## Activity
Number of lines below with the word "福山市の接骨院": give it and nothing more.

## Extracted page text data

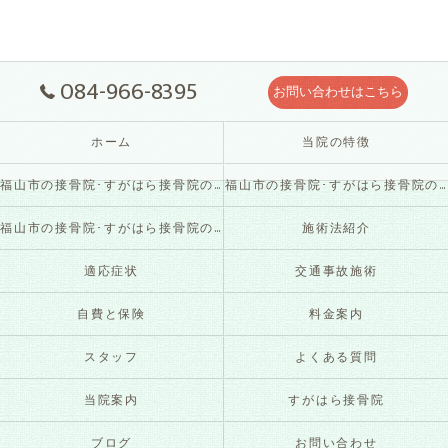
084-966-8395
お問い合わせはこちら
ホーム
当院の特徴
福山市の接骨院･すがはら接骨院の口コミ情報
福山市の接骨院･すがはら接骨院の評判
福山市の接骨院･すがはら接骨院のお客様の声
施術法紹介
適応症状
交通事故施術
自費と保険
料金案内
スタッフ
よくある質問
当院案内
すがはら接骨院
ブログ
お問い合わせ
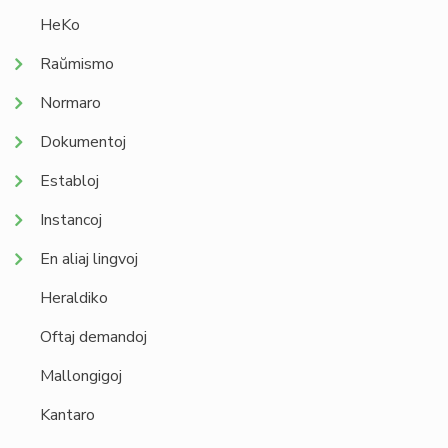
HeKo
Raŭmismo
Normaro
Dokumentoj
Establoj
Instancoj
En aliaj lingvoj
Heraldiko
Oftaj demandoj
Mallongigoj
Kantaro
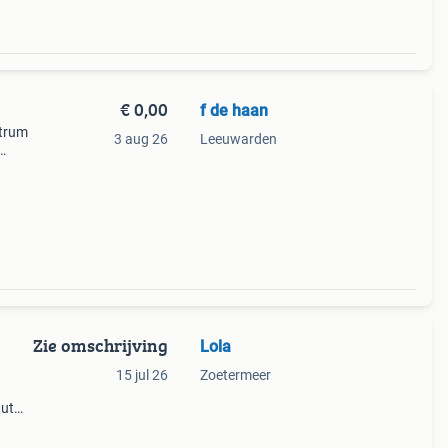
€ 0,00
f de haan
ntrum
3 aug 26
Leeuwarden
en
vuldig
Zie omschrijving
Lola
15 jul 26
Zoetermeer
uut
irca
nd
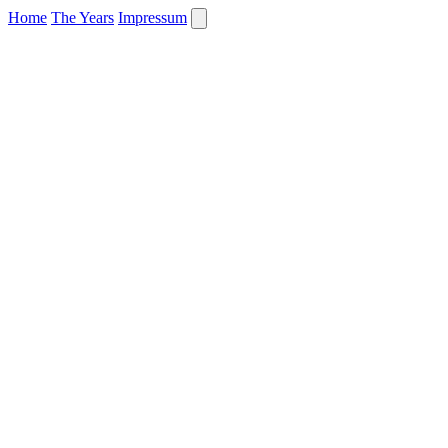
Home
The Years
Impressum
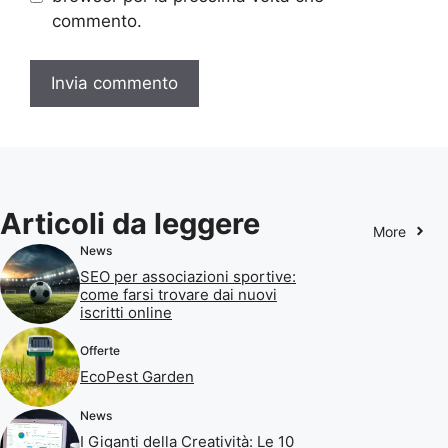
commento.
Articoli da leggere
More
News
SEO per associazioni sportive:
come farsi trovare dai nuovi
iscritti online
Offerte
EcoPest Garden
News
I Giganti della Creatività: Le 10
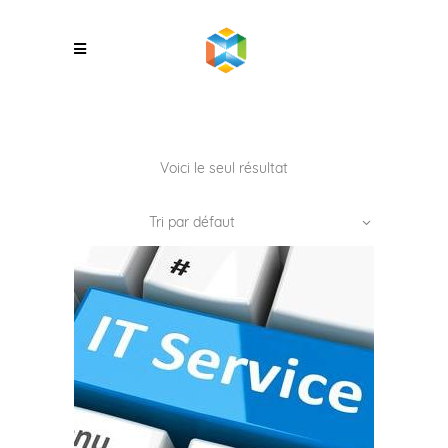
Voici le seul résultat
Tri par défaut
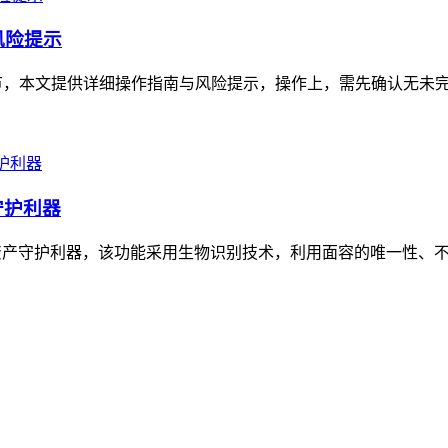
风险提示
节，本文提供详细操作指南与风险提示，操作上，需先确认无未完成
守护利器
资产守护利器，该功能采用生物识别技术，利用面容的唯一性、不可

## Output of the task
3